Cast out into the deep: missionary reflections (2003 – 2010)
Fr. Sergio Fossati, PIME
Before leaving my home country, I vowed to be totally open to anything the Lord was preparing for me, setting aside my personal plans and strategies on how to proclaim more efficiently the Good News. However, I would never have expected to be so abruptly exposed to the harsh reality of life in the missions.
I had barely the time to settle into my new so-called rectory, when somebody came with the news that a Christian young man was murdered. I knew it was not safe to leave at that hour in the afternoon: nobody would like to be suddenly caught by darkness on an isolated trail. Yet, I immediately took my motorcycle and drove to that village up in the mountain at the edge of the virgin forest.

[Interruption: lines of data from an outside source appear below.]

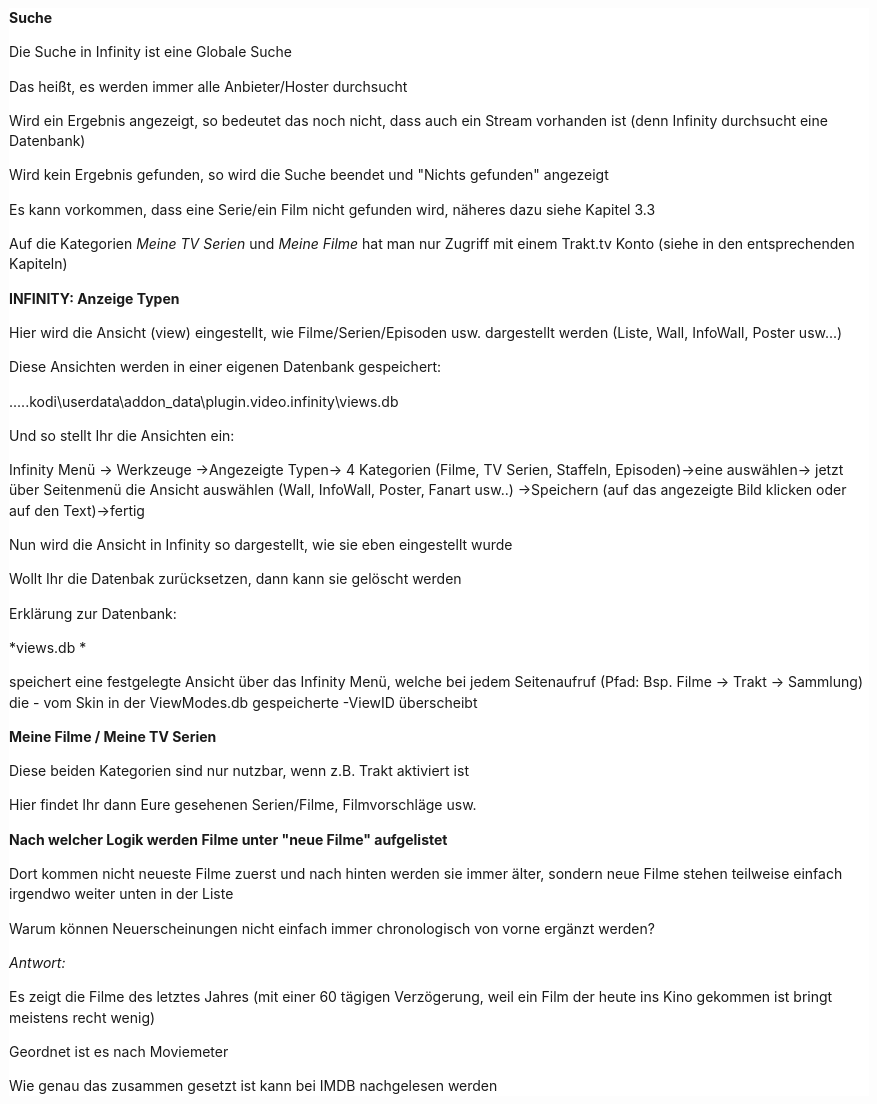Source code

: **Suche**

Die Suche in Infinity ist eine Globale Suche

Das heißt, es werden immer alle Anbieter/Hoster durchsucht

Wird ein Ergebnis angezeigt, so bedeutet das noch nicht, dass auch ein Stream vorhanden ist (denn Infinity durchsucht eine Datenbank)

Wird kein Ergebnis gefunden, so wird die Suche beendet und "Nichts gefunden" angezeigt

Es kann vorkommen, dass eine Serie/ein Film nicht gefunden wird, näheres dazu siehe Kapitel 3.3

Auf die Kategorien *Meine TV Serien* und *Meine Filme* hat man nur Zugriff mit einem Trakt.tv Konto (siehe in den entsprechenden Kapiteln)

**INFINITY: Anzeige Typen**

Hier wird die Ansicht (view) eingestellt, wie Filme/Serien/Episoden usw. dargestellt werden (Liste, Wall, InfoWall, Poster usw...)

Diese Ansichten werden in einer eigenen Datenbank gespeichert:

.....kodi\userdata\addon_data\plugin.video.infinity\views.db

Und so stellt Ihr die Ansichten ein:

Infinity Menü -> Werkzeuge ->Angezeigte Typen-> 4 Kategorien (Filme, TV Serien, Staffeln, Episoden)->eine auswählen-> jetzt über Seitenmenü die Ansicht auswählen (Wall, InfoWall, Poster, Fanart usw..) ->Speichern (auf das angezeigte Bild klicken oder auf den Text)->fertig

Nun wird die Ansicht in Infinity so dargestellt, wie sie eben eingestellt wurde

Wollt Ihr die Datenbak zurücksetzen, dann kann sie gelöscht werden

Erklärung zur Datenbank:

*views.db *

speichert eine festgelegte Ansicht über das Infinity Menü, welche bei jedem Seitenaufruf (Pfad: Bsp. Filme -> Trakt -> Sammlung) die - vom Skin in der ViewModes.db gespeicherte -ViewID überscheibt 

**Meine Filme / Meine TV Serien**

Diese beiden Kategorien sind nur nutzbar, wenn z.B. Trakt aktiviert ist

Hier findet Ihr dann Eure gesehenen Serien/Filme, Filmvorschläge usw.

**Nach welcher Logik werden Filme unter "neue Filme" aufgelistet**

Dort kommen nicht neueste Filme zuerst und nach hinten werden sie immer älter, sondern neue Filme stehen teilweise einfach irgendwo weiter unten in der Liste

Warum können Neuerscheinungen nicht einfach immer chronologisch von vorne ergänzt werden? 

*Antwort:*

Es zeigt die Filme des letztes Jahres (mit einer 60 tägigen Verzögerung, weil ein Film der heute ins Kino gekommen ist bringt meistens recht wenig)

Geordnet ist es nach Moviemeter

Wie genau das zusammen gesetzt ist kann bei IMDB nachgelesen werden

To tell the truth, up until that day I saw very few dead bodies and certainly I never touched any of them. I found him lying on the grass, his eyes still open, a small cut between his ribs where the heart is. I closed his eyes and asked the Lord of all mercies to receive him. He was only twenty years old and worked as a chainsaw operator. He was stabbed by one of his fellow illegal loggers, used to violating creation that they did not even mind violating human life. I could not help but think how cheapened life can become. Or so it seems, in many parts of the world. At times it looks like humanity is going insane: do we not realize that if we dismiss life, we deny humanity itself?
I think it is not a question of choice, if we still want to be called human. After all I saw in the missions I cannot bear the horror of violently snuffing out human life anymore. I feel really shocked in these times of beheadings, suicide bombings, ethnic cleansings, mass destruction, abortion and euthanasia. Do we feel better if we try to make distinctions whether it is legal to snuff out human life at various stages? Are we becoming so inhumane as not to consider life in its entirety and sacredness?
We believe that God became one like us. He did not need to do this, but he did it anyway.